June 10-year JGB futures fell 0.04 point to 133.86 2JGBv1 as of 0046 GMT, edging back towards a three-month low of 133.41 hit on Wednesday. The benchmark 10-year JGB yield slipped 0.5 basis point to 1.670 percent JP10YTN=JBTC.
JGBs are still down on the week, with June futures stuck below last Friday's close of 134.12, after falling earlier this week on caution ahead of the BOJ's twice-yearly outlook report on economic and price developments to be released next Friday.

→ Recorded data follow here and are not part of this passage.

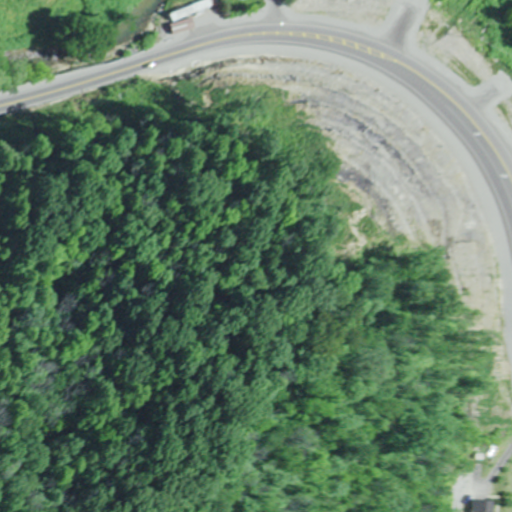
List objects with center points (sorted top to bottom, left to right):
building: (449, 3)
road: (275, 34)
building: (498, 417)
building: (497, 506)
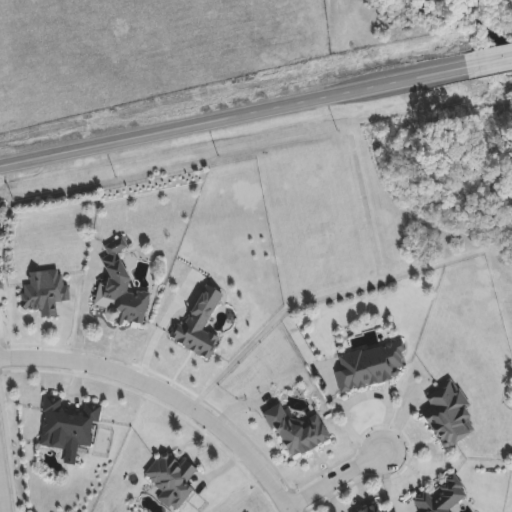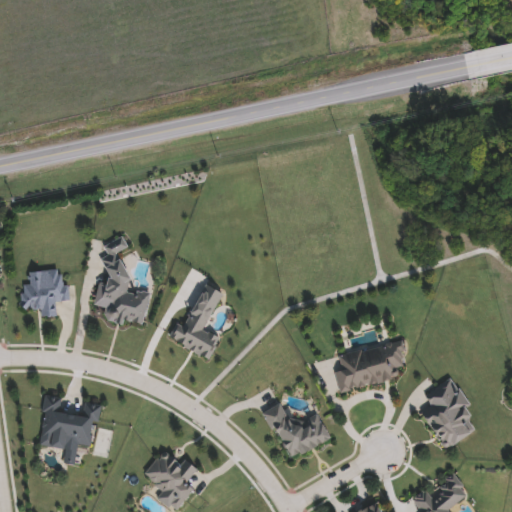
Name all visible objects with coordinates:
road: (488, 62)
road: (232, 116)
building: (120, 291)
building: (121, 291)
building: (45, 294)
building: (46, 295)
building: (368, 366)
building: (369, 367)
road: (166, 394)
building: (449, 415)
building: (449, 415)
building: (67, 426)
building: (68, 427)
building: (298, 432)
building: (298, 433)
building: (174, 478)
building: (175, 478)
road: (334, 481)
road: (3, 487)
building: (375, 509)
building: (376, 509)
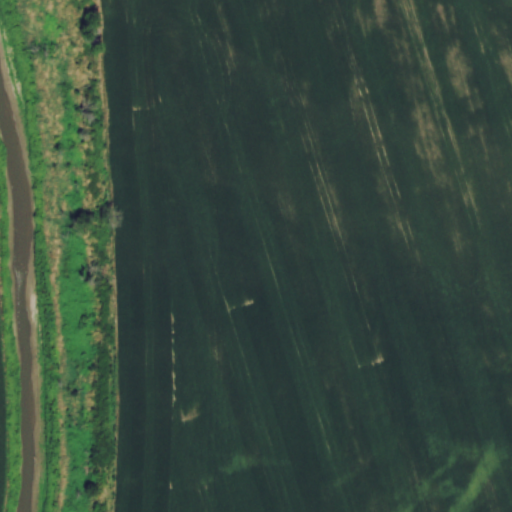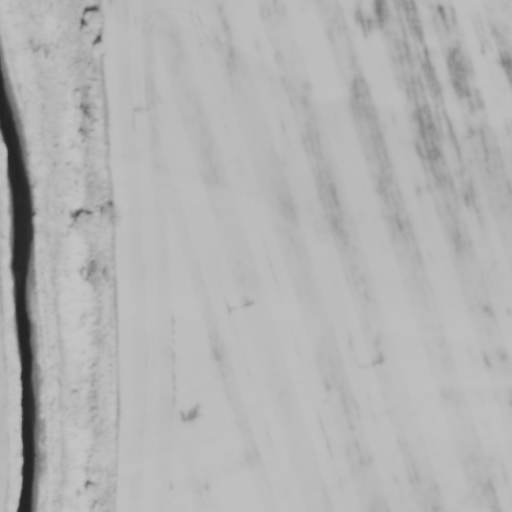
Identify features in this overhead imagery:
river: (21, 312)
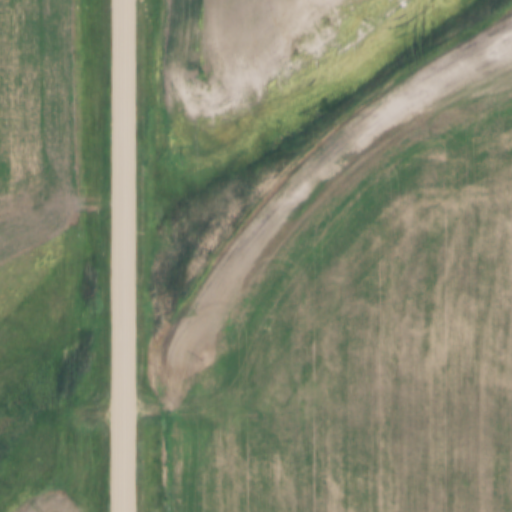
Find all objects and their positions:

But JGBs were seen likely to remain supported on dips as many market players think the BOJ is unlikely to raise interest rates until the July-September quarter at the earliest, given a lack of consumer price inflation.
Investors, however, are also reluctant to chase JGBs higher due to the expectations for the BOJ to raise interest rates gradually, and many market players expect JGBs to be stuck in range trading for a while.